-- Data shown --
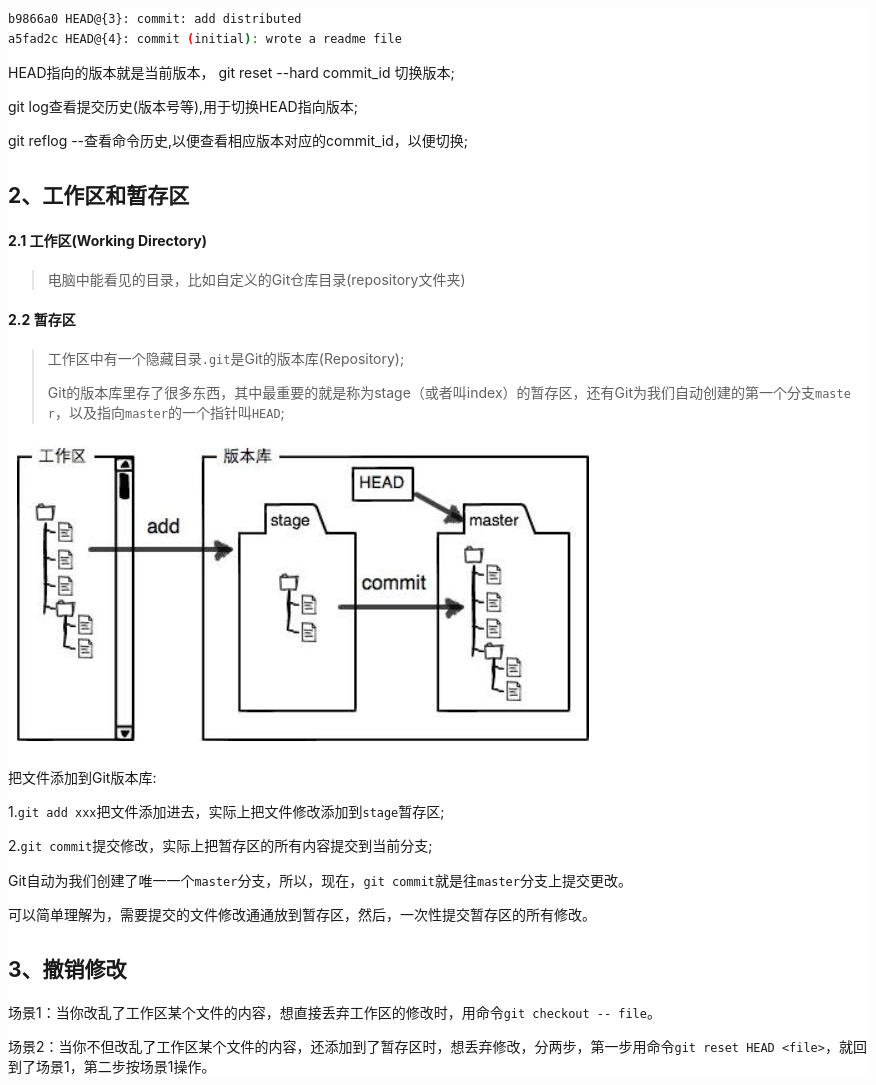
 ```sh
b9866a0 HEAD@{3}: commit: add distributed
a5fad2c HEAD@{4}: commit (initial): wrote a readme file
```

HEAD指向的版本就是当前版本， git reset --hard commit_id 切换版本;

git log查看提交历史(版本号等),用于切换HEAD指向版本;

git reflog --查看命令历史,以便查看相应版本对应的commit_id，以便切换;

## 2、工作区和暂存区

#### 2.1 工作区(Working Directory)

> 电脑中能看见的目录，比如自定义的Git仓库目录(repository文件夹)

#### 2.2 暂存区

> 工作区中有一个隐藏目录`.git`是Git的版本库(Repository);
>
> Git的版本库里存了很多东西，其中最重要的就是称为stage（或者叫index）的暂存区，还有Git为我们自动创建的第一个分支`master`，以及指向`master`的一个指针叫`HEAD`;

![工作区和暂存区](images/工作区和暂存区.jpg)

把文件添加到Git版本库:

1.`git add xxx`把文件添加进去，实际上把文件修改添加到`stage`暂存区;

2.`git commit`提交修改，实际上把暂存区的所有内容提交到当前分支;

Git自动为我们创建了唯一一个`master`分支，所以，现在，`git commit`就是往`master`分支上提交更改。

可以简单理解为，需要提交的文件修改通通放到暂存区，然后，一次性提交暂存区的所有修改。

## 3、撤销修改

场景1：当你改乱了工作区某个文件的内容，想直接丢弃工作区的修改时，用命令`git checkout -- file`。

场景2：当你不但改乱了工作区某个文件的内容，还添加到了暂存区时，想丢弃修改，分两步，第一步用命令`git reset HEAD <file>`，就回到了场景1，第二步按场景1操作。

-- Task instructions --
Begin with the line holding "#### 2.1 工作区(Working Directory)" and end with the last line of the material. Copy all of them exactly.

-- Task result --
#### 2.1 工作区(Working Directory)

> 电脑中能看见的目录，比如自定义的Git仓库目录(repository文件夹)

#### 2.2 暂存区

> 工作区中有一个隐藏目录`.git`是Git的版本库(Repository);
>
> Git的版本库里存了很多东西，其中最重要的就是称为stage（或者叫index）的暂存区，还有Git为我们自动创建的第一个分支`master`，以及指向`master`的一个指针叫`HEAD`;

![工作区和暂存区](images/工作区和暂存区.jpg)

把文件添加到Git版本库:

1.`git add xxx`把文件添加进去，实际上把文件修改添加到`stage`暂存区;

2.`git commit`提交修改，实际上把暂存区的所有内容提交到当前分支;

Git自动为我们创建了唯一一个`master`分支，所以，现在，`git commit`就是往`master`分支上提交更改。

可以简单理解为，需要提交的文件修改通通放到暂存区，然后，一次性提交暂存区的所有修改。

## 3、撤销修改

场景1：当你改乱了工作区某个文件的内容，想直接丢弃工作区的修改时，用命令`git checkout -- file`。

场景2：当你不但改乱了工作区某个文件的内容，还添加到了暂存区时，想丢弃修改，分两步，第一步用命令`git reset HEAD <file>`，就回到了场景1，第二步按场景1操作。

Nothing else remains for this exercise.